In the course of time we hired an oxcart to carry our baggage and started on our way to cross the Potomac. We did this during one night and landed on the Virginia side somewhere near Milford on the R.F. & P. R.R. where we were arrested by a captain of the Confederate Army. We were taken to Headquarters and after being put through an examination, we were discharged. But when we got our satchels and handbags we found that the contents had been rifled and about one half of our goods was gone. Of course, we could not make any complaint, as it would have been useless and it would probably have gotten us into trouble.

However, we got home safe and sold the rest of the goods that we brought home. We just got out about even on the whole affair.

My brother-in-law, Ellis Abram, thought that he would try again by himself. He went over the lines again alone, but he was caught by the Federal forces and taken prisoner and sent to Washington where they kept him for nearly nine months. After they released him, he went West and did not return until the war was over.

I again assumed my position in the Quartermaster Department, but I had a hard time staying there, owing to the fact that the Government wanted every able-bodied man in the field. I had to report to the doctor nearly every month. But my Dr. was my friend for a certain reason, and because of this he invariably extended my detail. In that way, I managed to keep my place.

I often thought what desperate chances a young man would take which he would hardly undertake when at a mature age. For I consider that the incident of the trip or the running of the blockade was one of the most dangerous undertaking that I ever went into. Not alone that I risked my life in doing that, but as I was under military control, I was liable to be Court Marshalled for desertion; and I could have been arrested on the other side and treated as a Confederate spy. However, I was very lucky that my employer, Captain O.F. Wisiger, whom I informed when I returned, did not take any notice of that incident.

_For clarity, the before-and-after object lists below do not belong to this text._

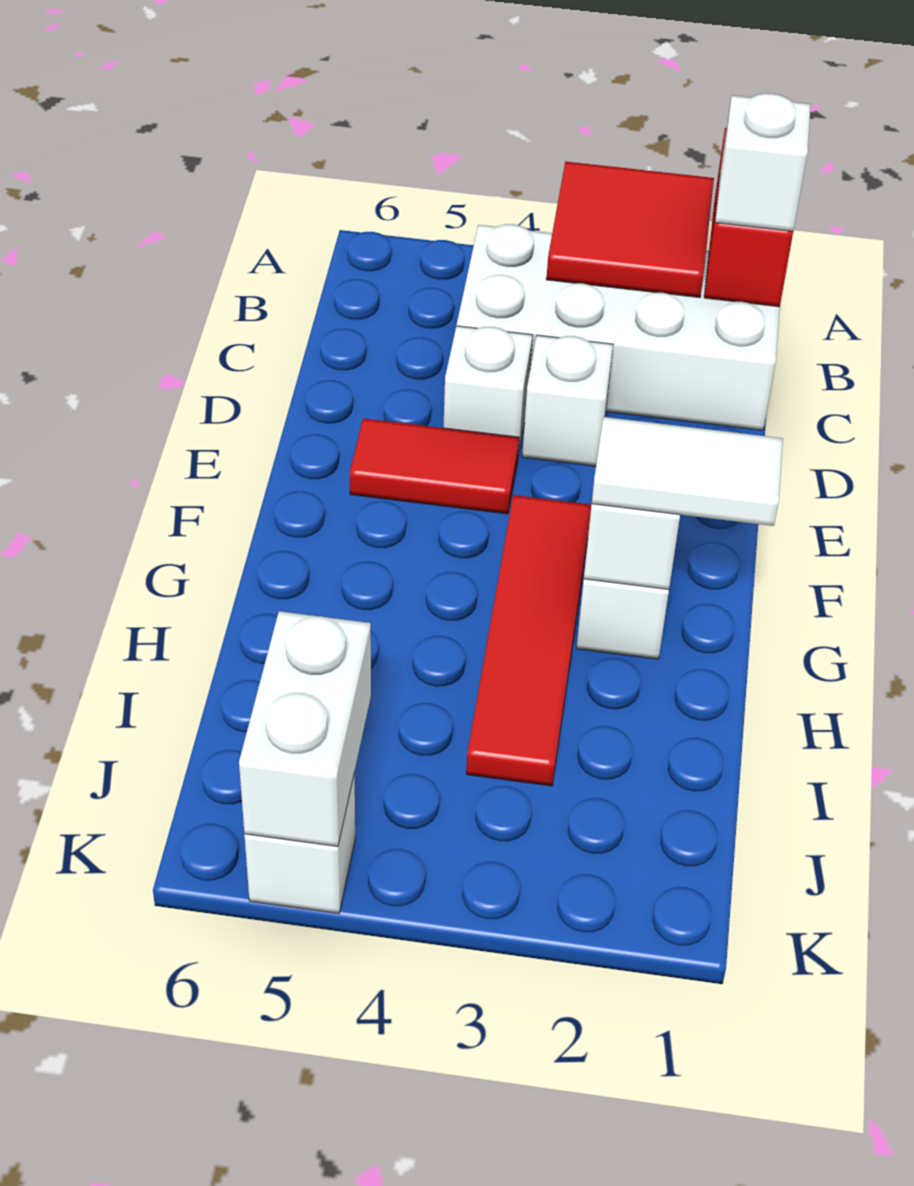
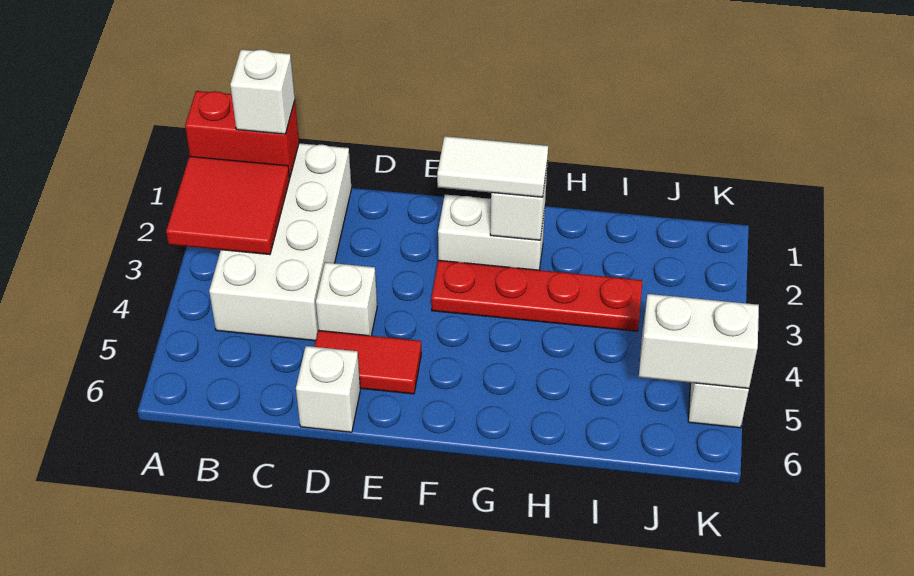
white brick D3 level 1 -> white brick D6 level 1
red tile E4:E5 level 1 -> red tile D5:E5 level 1
red tile F3:I3 level 1 -> red plate F3:I3 level 1
white tile G1:G2 level 3 -> white tile F2:G2 level 3

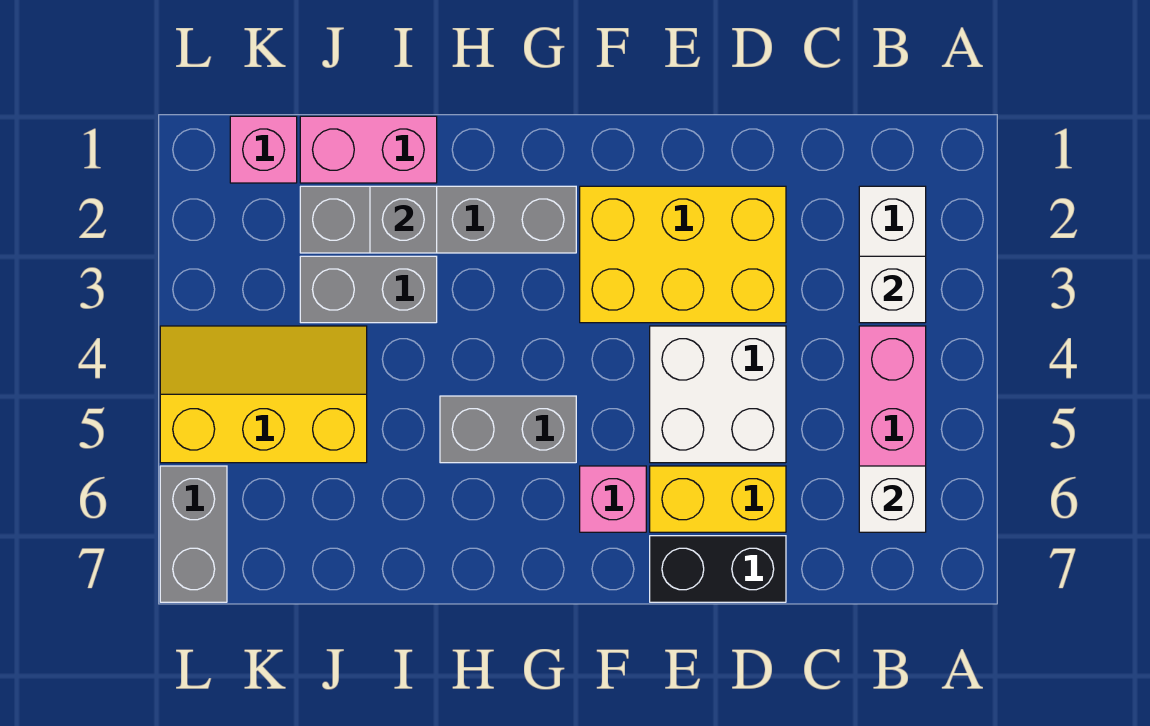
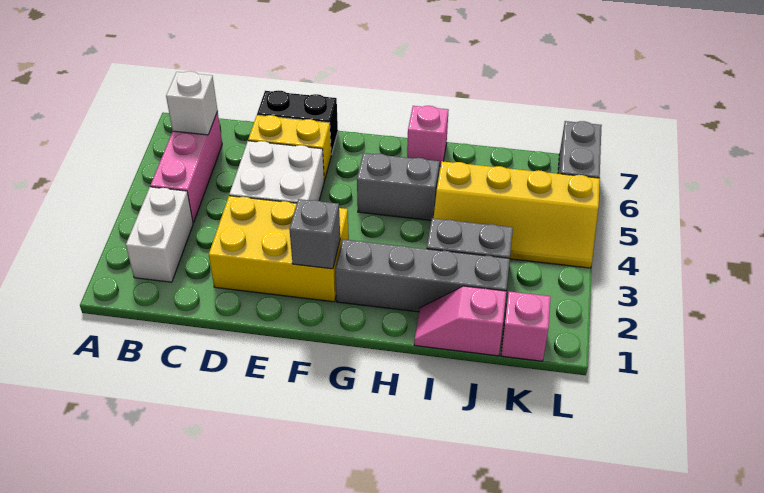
white brick B3 level 2 -> none
pink brick F6 level 1 -> pink brick H7 level 1
pink brick I1:J1 level 1 -> pink slope I1:J1 level 1 top J
grey brick I2 level 2 -> grey brick F2 level 2
yellow slope J4:L5 level 1 top 5 -> yellow slope I4:L5 level 1 top 5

The following summer there were many battles fought with varying success. Many men were called to go to the front and it looked as if every one would have to go into the field. For that reason a great many who thought that the South could not win owing to the great hardship that the people suffered from the want of provisions and clothing: meat sold at $25.00 per lb., flour at $800.00 a barrel, coffee and sugar at $50.00 per lb., and the other necessities of life in proportion; and those who could get away ran the blockade to the other side. My brother, Herman, made up his mind to leave and take his family with him. As his wife's sister, Eva, lived with him and I was waiting on her, he thought best that I should marry her before he left. So, this matter was settled and we got married on November 17th in the year 1863 at my brother's house on the corner of 19th and Broad; George Jacobs of the Congregation Beth Sholem officiating. We made our home with my brother for a little while.